Here, we will create some fake data for a two-population split-migration model, and then re-infer the input parameters to the model used to create that data. This example uses the optimize_log_fmin optimization function. We’ll also use the FIM_uncert function to compute uncertainties (reported as standard errors).

input_theta = 10000
params = [2.0, 3.0, 0.2, 2.0]
model_func = moments.Demographics2D.split_mig
model = model_func(params, [20, 20])
model = input_theta * model
data = model.sample()

p_guess = [2, 2, .1, 4]
lower_bound = [1e-3, 1e-3, 1e-3, 1e-3]
upper_bound = [10, 10, 1, 10]

p_guess = moments.Misc.perturb_params(
    p_guess, lower_bound=lower_bound, upper_bound=upper_bound)

opt_params = moments.Inference.optimize_log_fmin(
    p_guess, data, model_func,
    lower_bound=lower_bound, upper_bound=upper_bound,
    verbose=20) # report every 20 iterations

refit_theta = moments.Inference.optimal_sfs_scaling(
    model_func(opt_params, data.sample_sizes), data)

uncerts = moments.Godambe.FIM_uncert(
    model_func, opt_params, data)

print_params = params + [input_theta]
print_opt = np.concatenate((opt_params, [refit_theta]))

print("Params\tnu1\tnu2\tT_div\tm_sym\ttheta")
print(f"Input\t" + "\t".join([str(p) for p in print_params]))
print(f"Refit\t" + "\t".join([f"{p:.4}" for p in print_opt]))
print(f"Std-err\t" + "\t".join([f"{u:.3}" for u in uncerts]))
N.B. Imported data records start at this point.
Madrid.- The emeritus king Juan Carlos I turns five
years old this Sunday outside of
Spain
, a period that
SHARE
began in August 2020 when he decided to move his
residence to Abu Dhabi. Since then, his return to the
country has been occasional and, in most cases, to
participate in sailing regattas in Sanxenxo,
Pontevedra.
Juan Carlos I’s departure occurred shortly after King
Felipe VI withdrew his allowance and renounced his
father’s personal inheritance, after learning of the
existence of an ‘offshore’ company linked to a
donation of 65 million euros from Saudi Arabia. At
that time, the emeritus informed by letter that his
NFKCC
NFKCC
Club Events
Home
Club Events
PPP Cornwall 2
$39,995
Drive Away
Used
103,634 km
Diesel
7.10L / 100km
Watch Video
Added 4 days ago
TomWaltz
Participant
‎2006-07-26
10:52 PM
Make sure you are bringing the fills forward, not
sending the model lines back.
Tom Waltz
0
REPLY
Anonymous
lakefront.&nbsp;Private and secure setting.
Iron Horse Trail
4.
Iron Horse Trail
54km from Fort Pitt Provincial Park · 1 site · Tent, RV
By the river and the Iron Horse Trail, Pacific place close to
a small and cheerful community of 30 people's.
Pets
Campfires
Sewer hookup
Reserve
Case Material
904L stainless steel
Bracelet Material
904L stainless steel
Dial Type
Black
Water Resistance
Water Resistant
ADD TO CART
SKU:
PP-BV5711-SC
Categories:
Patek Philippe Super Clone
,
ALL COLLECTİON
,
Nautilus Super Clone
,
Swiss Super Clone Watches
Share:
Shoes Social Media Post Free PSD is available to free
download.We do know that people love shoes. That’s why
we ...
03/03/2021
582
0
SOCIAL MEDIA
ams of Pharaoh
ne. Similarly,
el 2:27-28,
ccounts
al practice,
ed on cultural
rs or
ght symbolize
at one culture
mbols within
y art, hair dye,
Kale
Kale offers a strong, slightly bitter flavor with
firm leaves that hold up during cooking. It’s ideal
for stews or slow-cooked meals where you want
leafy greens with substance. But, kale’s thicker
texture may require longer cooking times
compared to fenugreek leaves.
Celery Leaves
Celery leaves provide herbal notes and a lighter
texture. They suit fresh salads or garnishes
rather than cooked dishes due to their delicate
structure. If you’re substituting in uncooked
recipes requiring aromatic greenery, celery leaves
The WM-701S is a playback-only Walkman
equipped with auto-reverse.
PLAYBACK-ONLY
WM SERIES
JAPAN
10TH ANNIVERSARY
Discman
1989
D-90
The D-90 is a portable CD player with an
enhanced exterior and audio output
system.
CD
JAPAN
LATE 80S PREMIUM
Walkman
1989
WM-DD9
moments.Plotting.plot_2d_comp_multinom(
    model_func(opt_params, data.sample_sizes), data)
160     , -4496.58    , array([ 1.07061    ,  3.09607    ,  0.0474554  ,  2.72054    ])
180     , -2064.93    , array([ 1.08418    ,  3.63139    ,  0.262981   ,  2.79816    ])
200     , -1844.23    , array([ 1.08127    ,  3.22994    ,  0.174414   ,  3.0316     ])
220     , -1791.99    , array([ 1.08729    ,  2.91669    ,  0.223675   ,  3.17035    ])
240     , -1732.17    , array([ 1.10096    ,  2.49147    ,  0.214816   ,  3.52172    ])
260     , -1717.46    , array([ 1.118      ,  2.57591    ,  0.209467   ,  3.7423     ])
280     , -1703.98    , array([ 1.1275     ,  2.729      ,  0.211592   ,  3.68146    ])
300     , -1610.15    , array([ 1.23532    ,  3.07726    ,  0.194797   ,  3.4675     ])
320     , -1255.16    , array([ 1.82937    ,  2.40697    ,  0.219367   ,  2.43634    ])
340     , -1202.25    , array([ 2.07385    ,  2.96302    ,  0.193157   ,  1.94507    ])
360     , -1197.4     , array([ 2.00014    ,  2.96403    ,  0.202941   ,  1.96565    ])
380     , -1197.02    , array([ 2.01415    ,  2.98517    ,  0.198877   ,  1.90947    ])
400     , -1197       , array([ 2.01604    ,  2.99932    ,  0.198674   ,  1.90854    ])
420     , -1196.98    , array([ 2.01478    ,  2.99106    ,  0.19888    ,  1.91758    ])
440     , -1196.98    , array([ 2.01388    ,  2.98983    ,  0.199047   ,  1.92011    ])
Params	nu1	nu2	T_div	m_sym	theta
Input	2.0	3.0	0.2	2.0	10000
Refit	2.014	2.99	0.199	1.92	9.973e+03
Std-err	0.0397	0.066	0.00436	0.0708	69.5
../_images/inference_10_16.png

Above, we can see that we recovered the parameters used to simulate the data very closely, and we used moments’s plotting features to visually compare the data to the model fit.

References

[Sawyer1992]

Sawyer, Stanley A., and Daniel L. Hartl. “Population genetics of polymorphism and divergence.” Genetics 132.4 (1992): 1161-1176.

[Coffman2016]

Coffman, Alec J., et al. “Computationally efficient composite likelihood statistics for demographic inference.” Molecular biology and evolution 33.2 (2016): 591-593.